When George W. Bush was running, he promised his backers (the wealthy) tax relief. The supposed rationale was that the budget surplus that the Clinton years produced might be a drag on the economy and that “fairness” required that those who “paid” for the surplus get a rebate. After he entered office the economy began a downturn.  When the time came to follow through on his “rebate,”  the rationale changed. It was now a Keynesian “stimulus” to prop up an ailing economy. But the tax cut remained the exact same proposal. One would think that different purposes required tailor-made proposals. But not to the GOP. Their policy goal always remains the same. Only the rationale changes. In the Reagan era it was called “trickle down.” That soon proved to be a poor public relations choice of terms. So now different explanations are given. But it all remains the same: regressive tax relief is their goal. It is the one principle they stand for. More than abortion. More than their fool-hearty neo-conservative foreign policy. More than their love of military spending. And we will soon hear the rationale they give in the upcoming debates to extend the Bush tax cuts.

We will also hear the GOP cite the “non-partisan” CBO for deficit numbers.

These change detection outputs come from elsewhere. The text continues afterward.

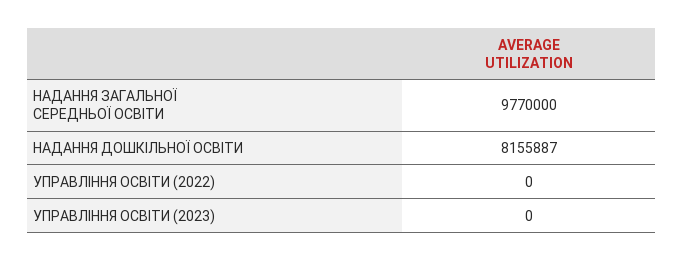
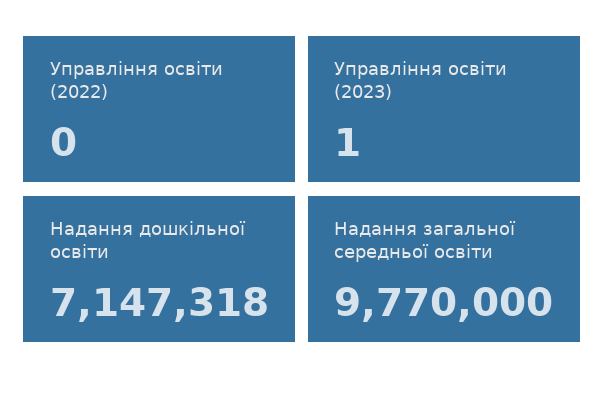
  {
    "НАДАННЯ ЗАГАЛЬНОЇ СЕРЕДНЬОЇ ОСВІТИ": 9770000,
-   "НАДАННЯ ДОШКІЛЬНОЇ ОСВІТИ": 8155887,
+   "НАДАННЯ ДОШКІЛЬНОЇ ОСВІТИ": 7147318,
    "УПРАВЛІННЯ ОСВІТИ (2022)": 0,
-   "УПРАВЛІННЯ ОСВІТИ (2023)": 0
+   "УПРАВЛІННЯ ОСВІТИ (2023)": 1
  }

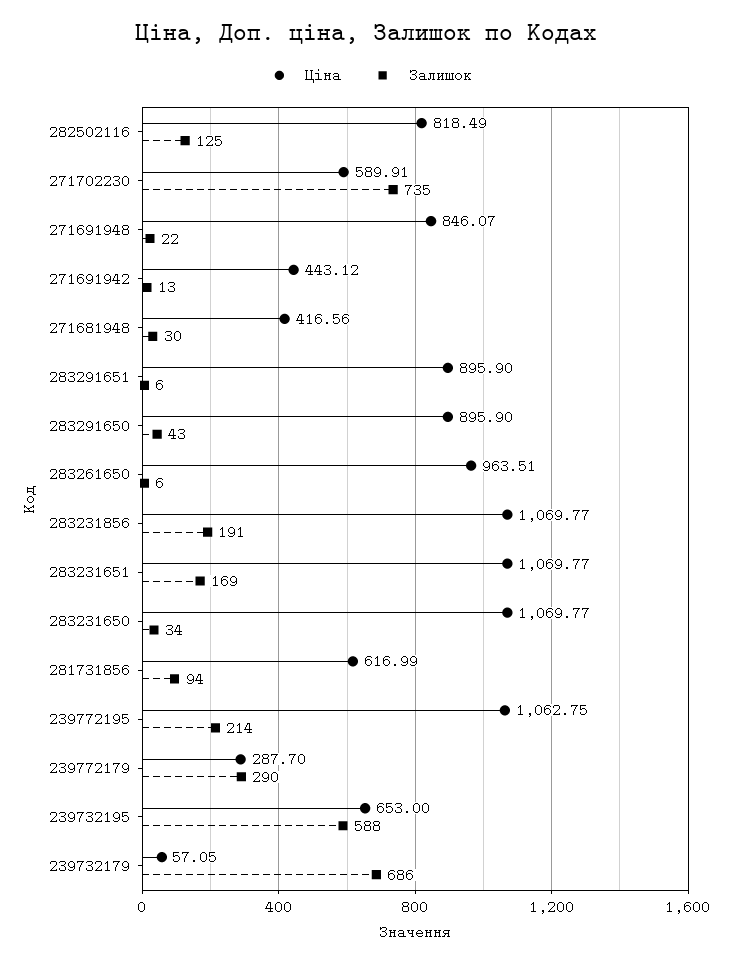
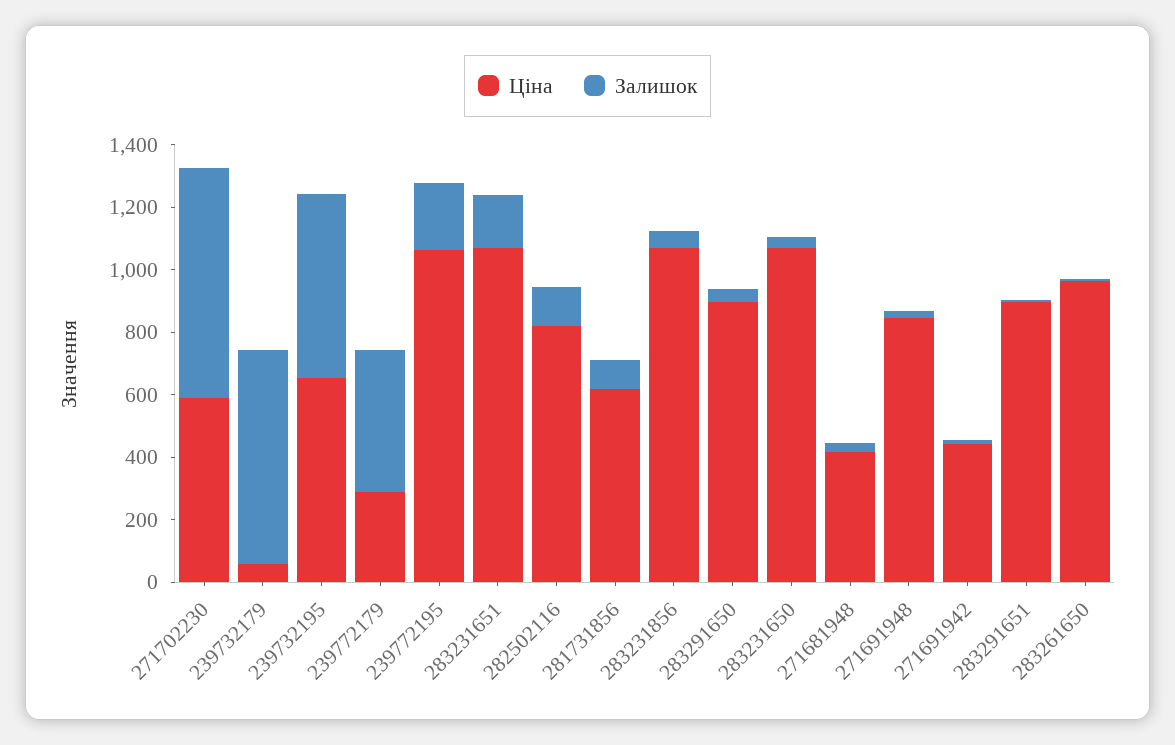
  {
    "Ціна": {
      "282502116": 818.49,
      "271702230": 589.91,
      "271691948": 846.07,
      "271691942": 443.12,
      "271681948": 416.56,
      "283291651": 895.9,
      "283291650": 895.9,
      "283261650": 963.51,
      "283231856": 1069.77,
      "283231651": 1069.77,
      "283231650": 1069.77,
      "281731856": 616.99,
      "239772195": 1062.75,
      "239772179": 287.7,
      "239732195": 653,
      "239732179": 57.05
    },
    "Залишок": {
      "282502116": 125,
      "271702230": 735,
      "271691948": 22,
      "271691942": 13,
      "271681948": 30,
      "283291651": 6,
      "283291650": 43,
      "283261650": 6,
-     "283231856": 191,
+     "283231856": 50,
      "283231651": 169,
      "283231650": 34,
      "281731856": 94,
      "239772195": 214,
-     "239772179": 290,
+     "239772179": 450,
      "239732195": 588,
      "239732179": 686
    }
  }

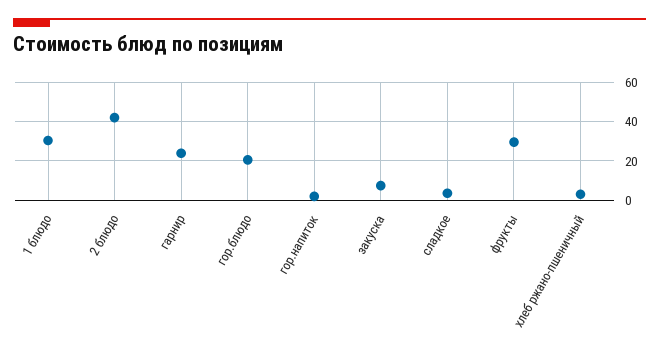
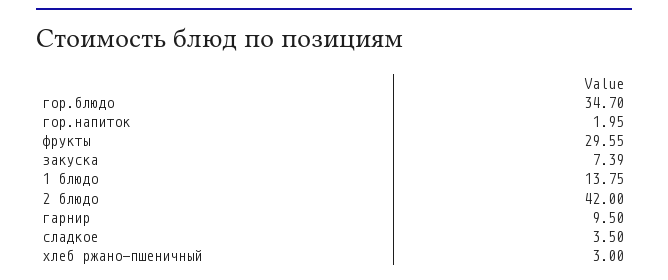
  {
-   "1 блюдо": 30,
+   "1 блюдо": 13.75,
    "2 блюдо": 42,
-   "гарнир": 25,
+   "гарнир": 9.5,
-   "гор.блюдо": 20,
+   "гор.блюдо": 34.7,
    "гор.напиток": 1.95,
    "закуска": 7.39,
    "сладкое": 3.5,
    "фрукты": 29.55,
    "хлеб ржано-пшеничный": 3
  }

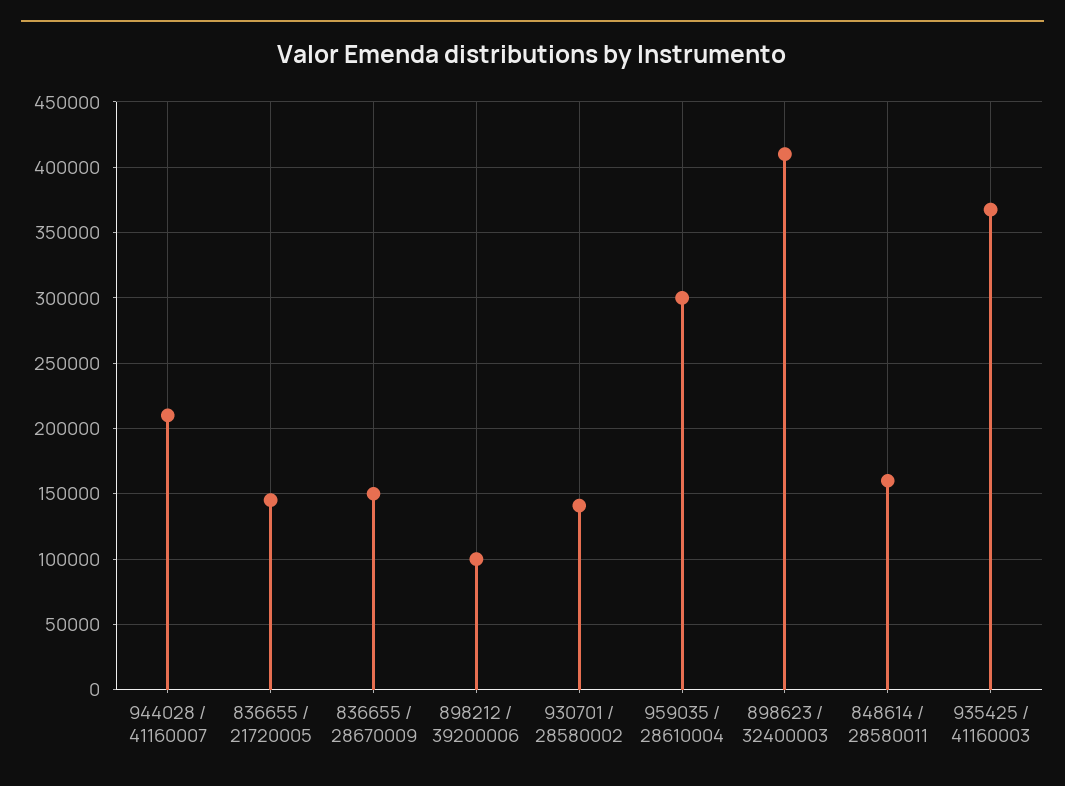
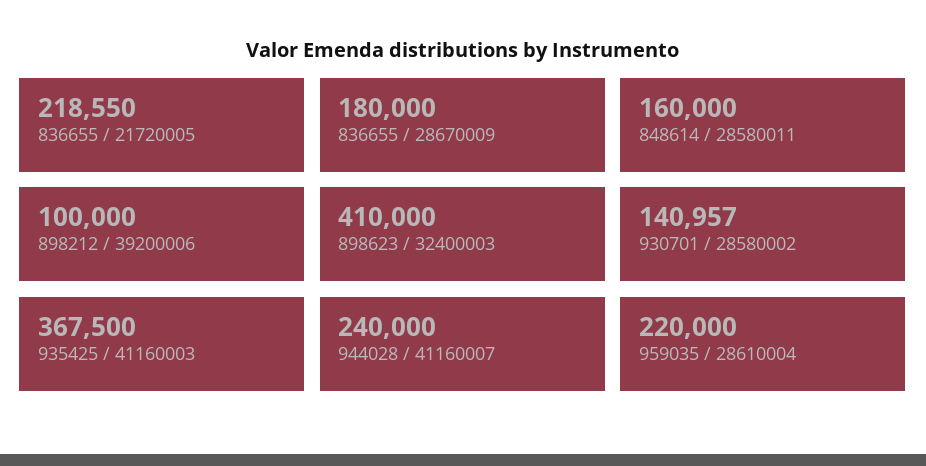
  {
-   "944028 / 41160007": 210000,
+   "944028 / 41160007": 240000,
-   "836655 / 21720005": 145000,
+   "836655 / 21720005": 218550,
-   "836655 / 28670009": 150000,
+   "836655 / 28670009": 180000,
    "898212 / 39200006": 100000,
    "930701 / 28580002": 140957,
-   "959035 / 28610004": 300000,
+   "959035 / 28610004": 220000,
    "898623 / 32400003": 410000,
    "848614 / 28580011": 160000,
    "935425 / 41160003": 367500
  }

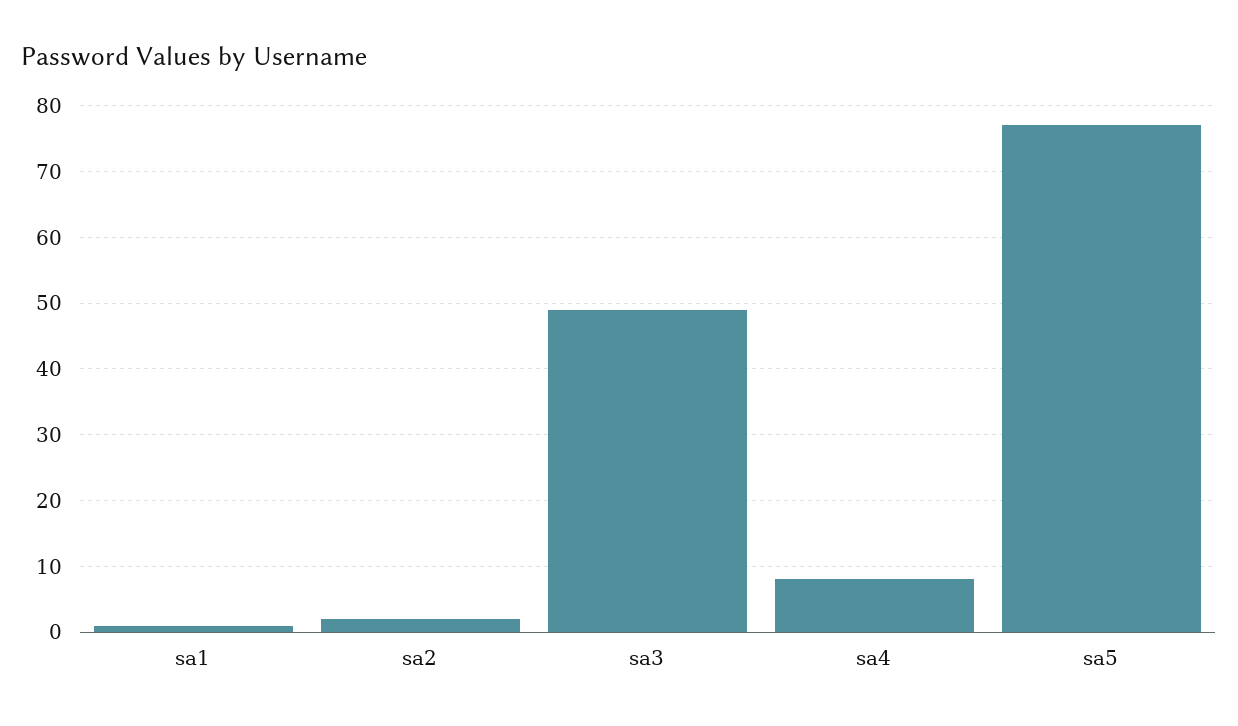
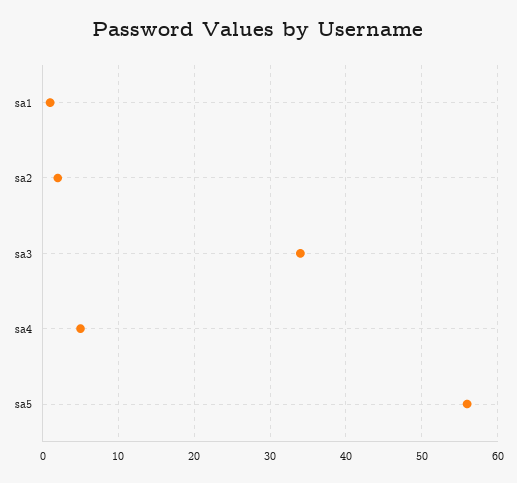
  {
    "sa1": 1,
    "sa2": 2,
-   "sa3": 49,
+   "sa3": 34,
-   "sa4": 8,
+   "sa4": 5,
-   "sa5": 77
+   "sa5": 56
  }

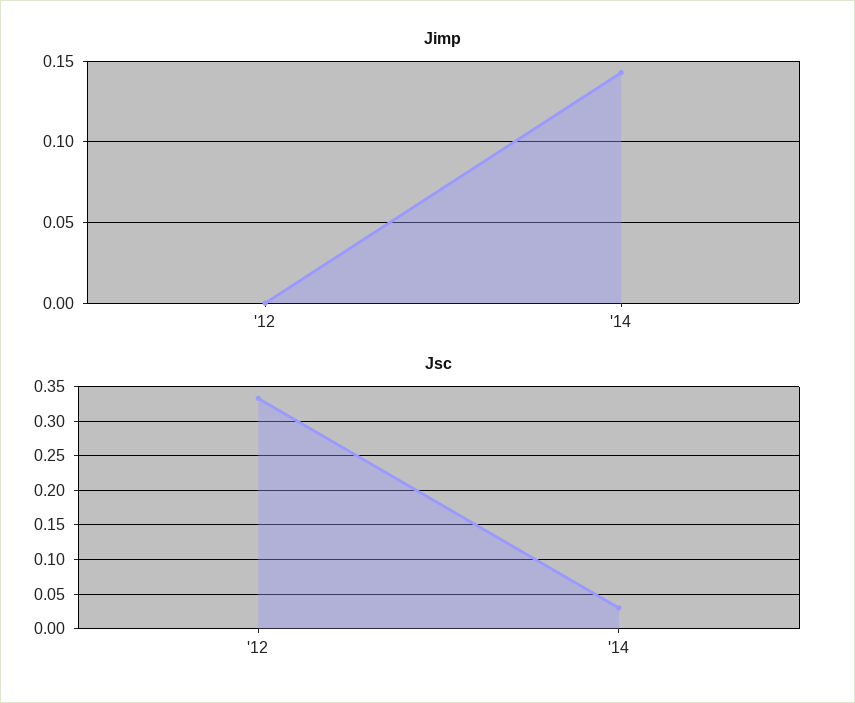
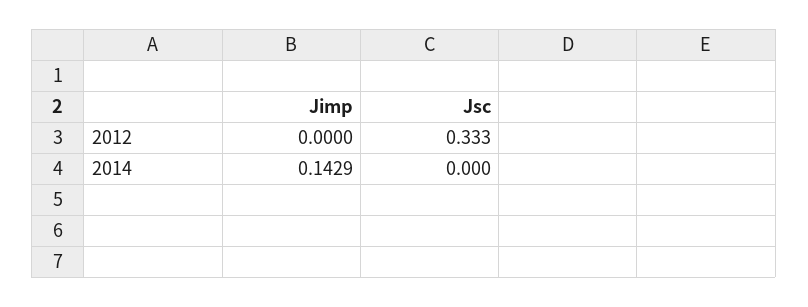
  {
    "Jimp": {
      "'12": 0,
      "'14": 0.1429
    },
    "Jsc": {
      "'12": 0.333,
-     "'14": 0.03
+     "'14": 0
    }
  }

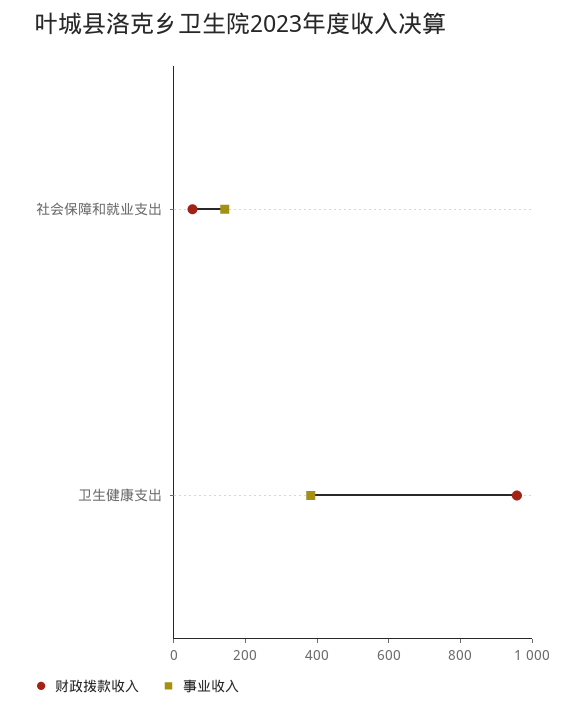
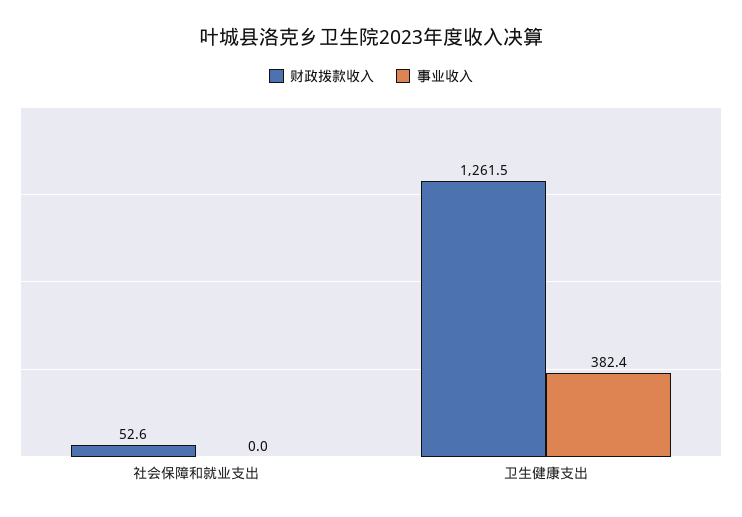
  {
    "财政拨款收入": {
      "社会保障和就业支出": 52.6,
-     "卫生健康支出": 950
+     "卫生健康支出": 1261.5
    },
    "事业收入": {
-     "社会保障和就业支出": 150,
+     "社会保障和就业支出": 0,
      "卫生健康支出": 382.4
    }
  }

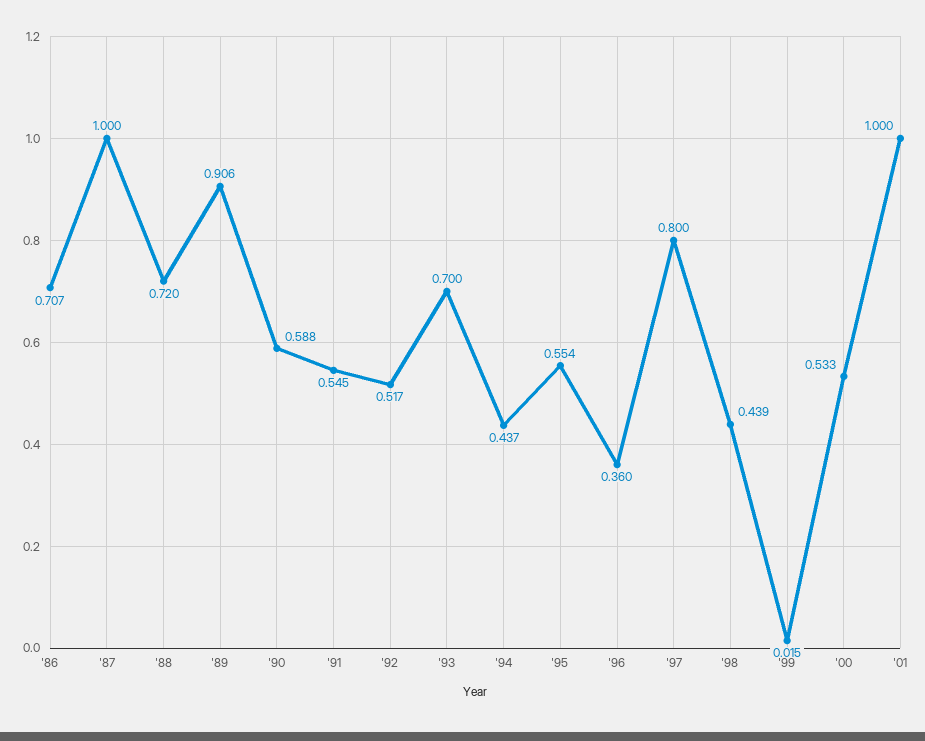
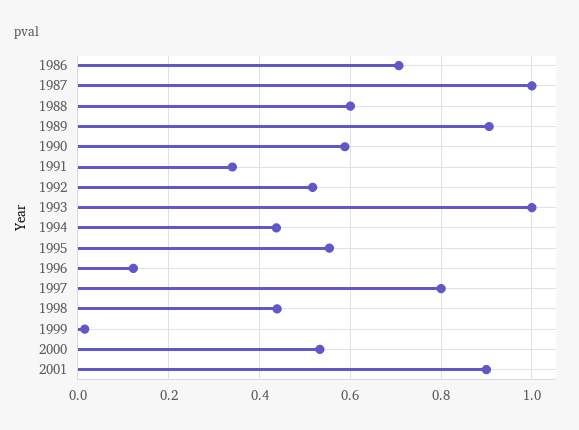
  {
    "'86": 0.707,
    "'87": 1,
-   "'88": 0.72,
+   "'88": 0.6,
    "'89": 0.906,
    "'90": 0.588,
-   "'91": 0.545,
+   "'91": 0.34,
    "'92": 0.517,
-   "'93": 0.7,
+   "'93": 1,
    "'94": 0.437,
    "'95": 0.554,
-   "'96": 0.36,
+   "'96": 0.12,
    "'97": 0.8,
    "'98": 0.439,
    "'99": 0.015,
    "'00": 0.533,
-   "'01": 1
+   "'01": 0.9
  }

But we will never hear them cite the evidence of the CBO’s models about how bad a public policy choice their regressive tax relief is. We don’t hear it from the Democrats either. They after all permitted the tax cuts that the GOP wanted in ARRA. We can only guess that they are making a run at the same source of funds that the GOP tapped into — the wealthy single-issue voter. We will soon see if the Democrats have any integrity left, when the vote to extend the Bush tax cuts takes place.